So it seems that I find myself in what I like to call my second act. It wasn’t so much a conscious decision on my part but more as if I woke up one morning and realized hey, it’s time to find my next frontier (right after I find my reading glasses).
I’ve spent my entire, 40-year professional career in the business of writing for advertising and marketing, from the agency side to the client side, from working for others to working for myself. It’s been a rewarding, awarding ride.
The past year-and-a-half, though, has been defining (as in the proverbial wrench thrown into the works) career-wise, as so much of my freelance client work moved and stayed inhouse, changing my landscape. And with the art of print copywriting now more the biz of content blasts, it seems that I’ve reached a crossroads.

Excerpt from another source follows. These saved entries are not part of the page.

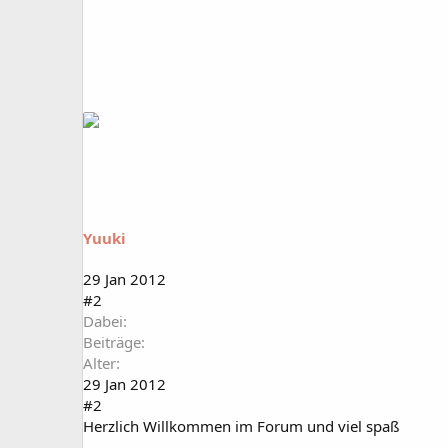
Yuuki
29 Jan 2012
#2
Dabei
Beiträge
Alter
29 Jan 2012
#2
Herzlich Willkommen im Forum und viel spaß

My previous working life sort of behind me, it’s time to choose my next steps.
In one direction, the dreaded “r” word – retirement. I can’t look at that word without flinching, to be honest (too many parent-generation stereotypes of early-bird specials and leisure suits), even though I realize that so many of my friends have retired from incredibly successful careers into a new chapter. Different, yes, but full and active and meaningful. But the word – uh, no.
In another direction, the a-little-too-pie-in-the-sky-for-me “r” word – reinvention. The pressure of that word is way too much – and besides, I don’t want to change to the point of reinventing my wheel (although it would be nice if the wheel ran a little more smoothly, I’ll admit). So that leaves me, a person who thrives on words, with the task of coming up with a new one to suit this stage of my life (and, as someone who thrives on wordplay, I feel obligated to come up with one that starts with the letter “r”).
And so, the word reimagination. To my mind, it seems like the perfect next step down the creative path – not a retreat, not a reset, not even a restoration. But a realization that doing what I love to do continues now in newly imagined ways. Yes, I’ve moved from writing primarily for business to writing almost exclusively for joy. A first novel (something I never imagined being able to do until I did it last year), an ongoing blog (something I take more pleasure in the more of life I experience), creative non-fiction for magazines (no hard pitches, more like “here’s my heart if you’d like to publish it”) – it’s a different perspective and a different outlook and a different lifestyle. Mostly positive yes, but there’s a challenge involved too.
For me, it’s really difficult to turn off the “gotta work” setting, to give myself permission to evolve completely into reimagination without feeling guilty about it.
No matter how often B. may tell me that I’ve earned this chance to write for the sake of writing, old habits and mindsets are hard to break. And, of course, the idea of accepting the opportunity means that I’ve stepped off the professional merry-go-round I’ve been on for most of my life. The change in motion can be a little dizzying. A little anxiety-provoking. And a little scary.
But here’s the thing. You’ve got to get out of your own way in order to move forward. You’ve got to tell yourself it’s okay to make the change or else you’ll find yourself spinning your wheels in “I don’t deserve this.” And you’ve got to be a little bit brave about leaping into life’s new stage.